Prayer for Peace (1981)
For String Orchestra
Duration: 20’
Movement Titles: Movement I (5:32) | Movement II (5:26) | Movement III (8:46)
First Performance: 18 January 1983 / The Academy of Music, Philadelphia, Pennsylvania / The Philadelphia Orchestra / William Smith
Dedication: “To my parents”
Publisher: Peermusic Classical | Rental / Licensing
Program Note:
The story goes that William Smith, Associate Conductor of the Philadelphia Orchestra, attended a student concert at the Curtis Institute of Music on 20 April 1982 and heard the premiere there of a new work for string orchestra, conducted by its young composer and that, after the concert, he asked Hagen for a copy of the score. Hagen gave him the score he had just used to lead the work. The ensuing premiere, by Smith and the Philadelphia Orchestra, took place on 18 January 1983 at the Academy of Music in Philadelphia. It remains only the second time that a composer has been premiered by the Orchestra while still a student at Curtis since Samuel Barber, and effectively began Hagen’s professional career.
Cast in three movements, the work’s free-flowing narrative is poetic and anguished by turns. Movement I begins with an angry fusillade of rising close canons based on an octatonic scale that are answered by a rhythmic, songlike modal second theme in the solo ‘cello. An overall A-B-A structure emerges when the canons return and the movement subsides into a pensive combination of the two themes. Movement II —also in binary form—opens with a long-lined, flowing tune for the combined strings before being pared back for a gymnopédie-like theme in the solo violin. The combined strings return in an intense, etched restatement of the first theme before, as in the first movement, the music again subsides into a gentle combination of the two themes. Movement III is a clearly-delineated rondo beginning with a rich, diatonic chordal theme (A) that gives way to a gently dancing modal second theme (B) derived from the second theme of the first movement.
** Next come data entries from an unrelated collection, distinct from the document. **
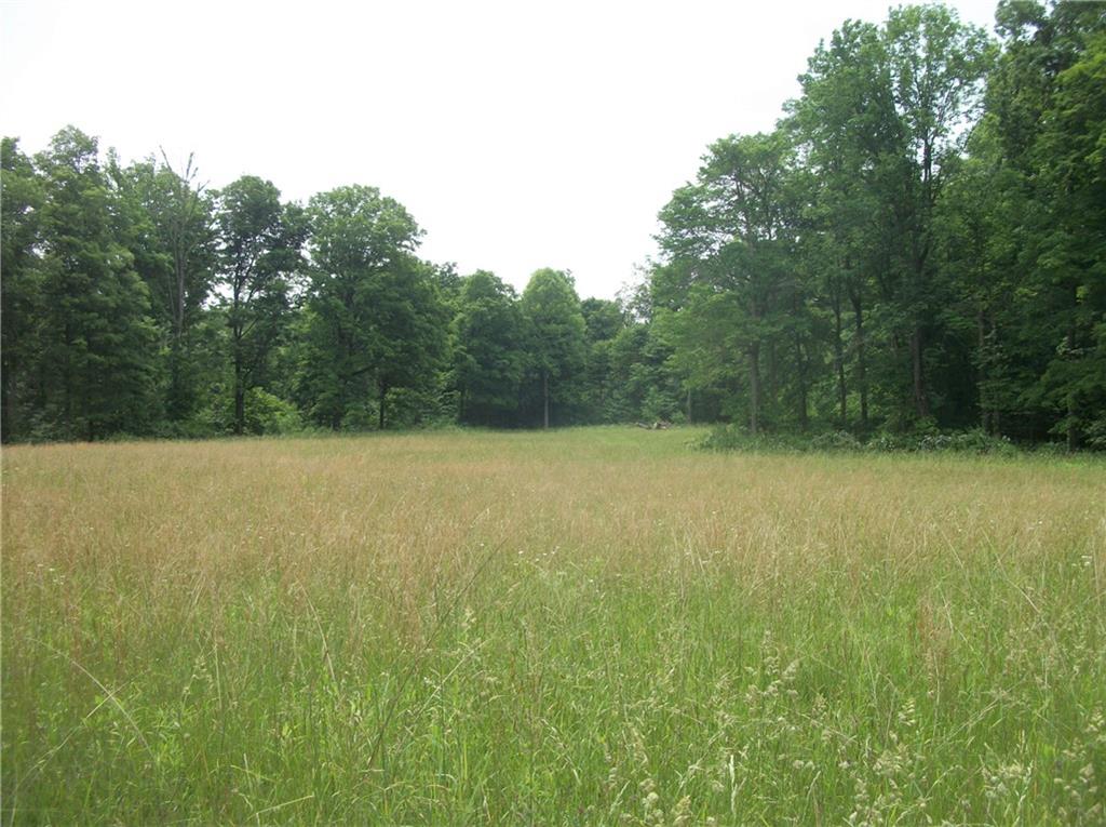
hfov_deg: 56.9
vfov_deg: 44.1
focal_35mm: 32
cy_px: 414
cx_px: 553
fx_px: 1021
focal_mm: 5.7
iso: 80
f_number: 8.8
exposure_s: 1/125
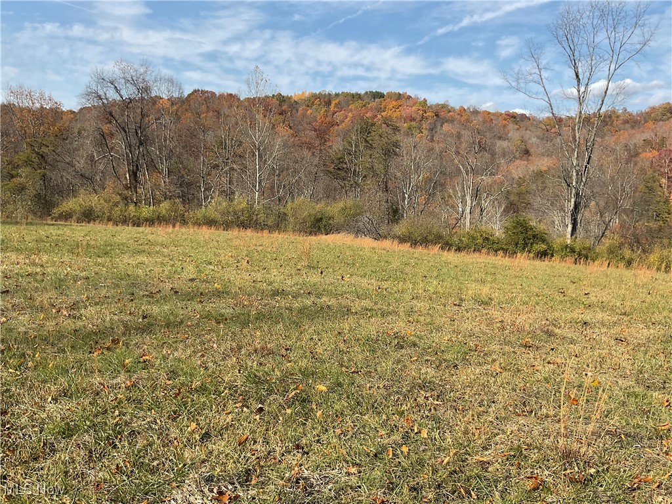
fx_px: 563
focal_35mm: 29
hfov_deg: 61.7
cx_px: 336
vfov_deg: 48.2
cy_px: 252
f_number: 1.8
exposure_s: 1/1626
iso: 16
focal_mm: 3
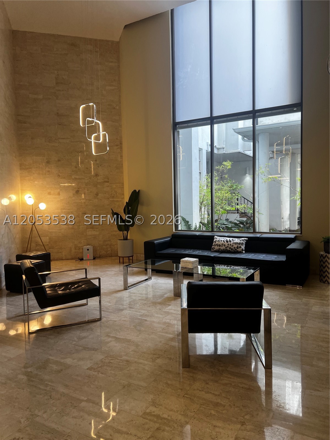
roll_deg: +2.9
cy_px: 220
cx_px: 165
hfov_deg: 53.1
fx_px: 330
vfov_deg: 67.3
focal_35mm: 26
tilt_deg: -4.3
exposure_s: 1/120
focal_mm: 5.7
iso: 80
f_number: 1.5
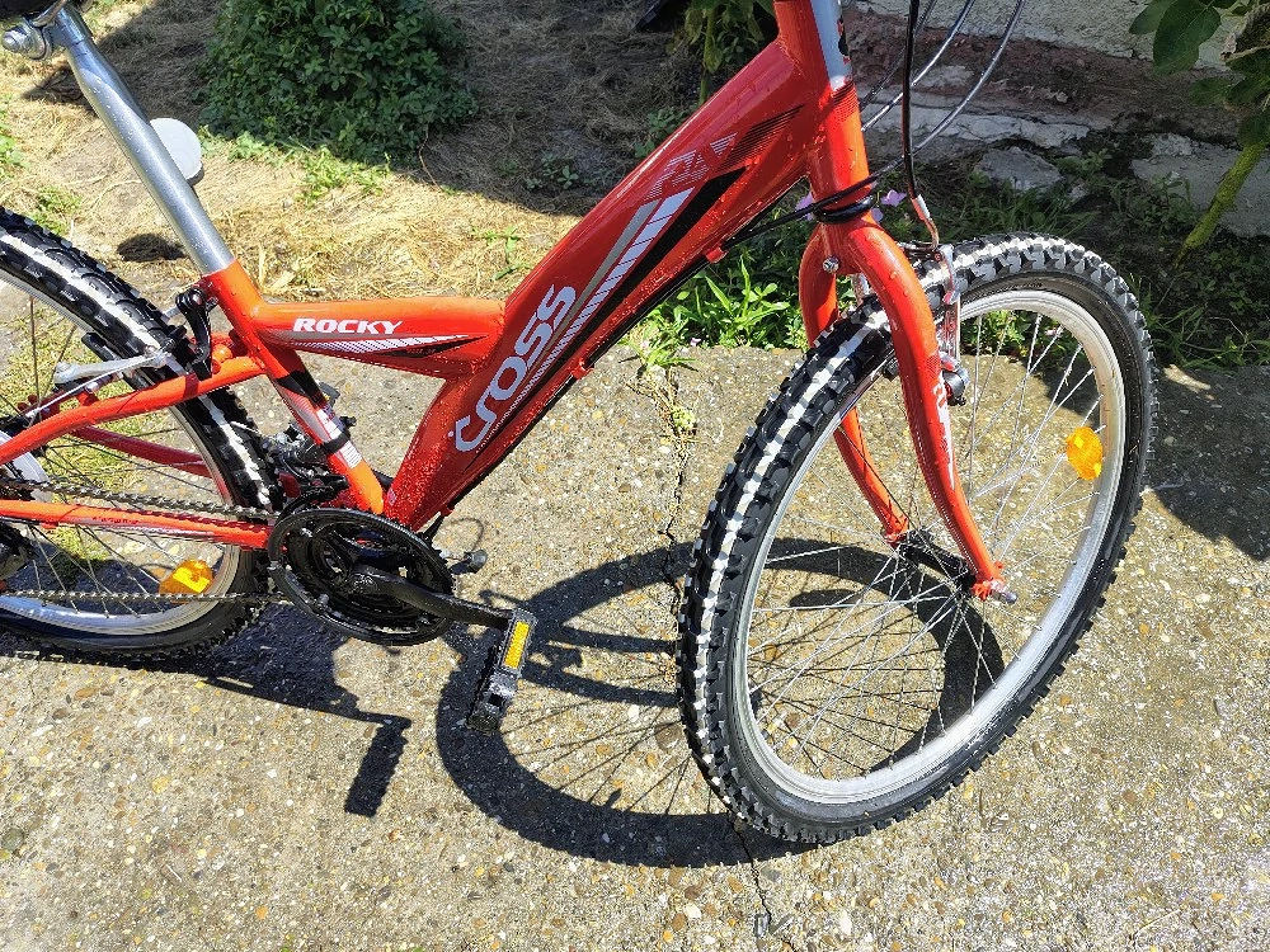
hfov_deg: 71.6
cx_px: 635
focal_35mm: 24
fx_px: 881
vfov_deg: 56.8
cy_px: 476
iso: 100
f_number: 1.8
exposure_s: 1/714
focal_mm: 5.56
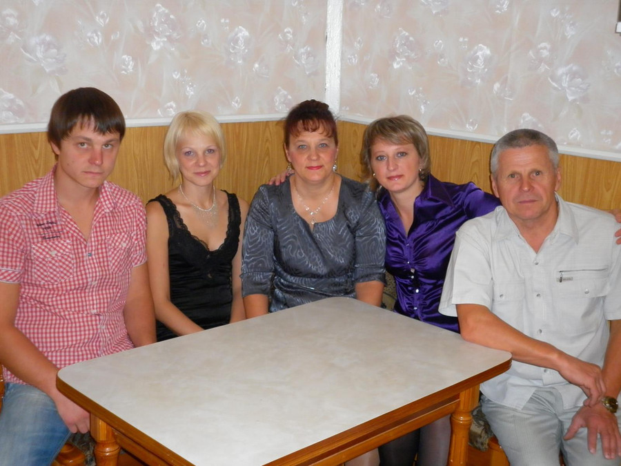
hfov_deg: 42.9
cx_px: 310
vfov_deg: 32.9
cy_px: 233
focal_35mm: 44
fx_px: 789
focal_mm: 7.9
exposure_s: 1/40
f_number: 3.5
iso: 200
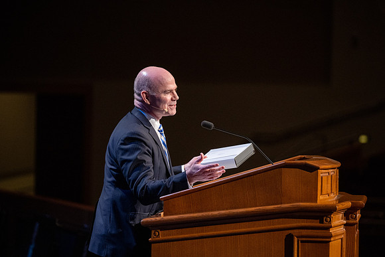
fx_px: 2139
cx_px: 192
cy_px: 128
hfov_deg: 10.3
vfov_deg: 6.9
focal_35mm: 200
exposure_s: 1/400
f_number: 3.5
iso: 3200
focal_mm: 200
A gentle waltz for solo violin (C) releases into a highly imitative treatment of the second theme (B) before the return of the poignant chordal opening (A) and an extended coda for solo violin and ‘cello in which the piece seems to evanesce.
Selected Review:
“Hagen was praised by conductor William Smith as 'a fountain' of creativity.” Smith noted that as a student he had heard the music of Samuel Barber played at a student concert, and he acknowledged that new student works have not come along since. Hagen's Prayer for Peace for string orchestra, while it could only represent the large quantity of work Hagen has in his catalogue, was a welcome glimpse into his work's quality. The writing is concise, mature in the way the composer assembled colors and accents and, best of all, often led my ear to believe the next part of the score was inevitable. The piece has, in its three movements, a theatrical flow from the jagged opening, through several short scenes for solo violin and cello, to a gradual lengthening of melodic lines to the strongly flowing final prayer. The progress from emotional pitch to pitch is direct and unhurried. The solo instruments take roles that are songful -- the best being the violin and cello duet in the second movement. In that section, the two sang independently but in close dialogue over the others. The resolution of the prayer itself, with the cello playing against a shimmer of high violins, is a deft stroke that gives it all a satisfying close.”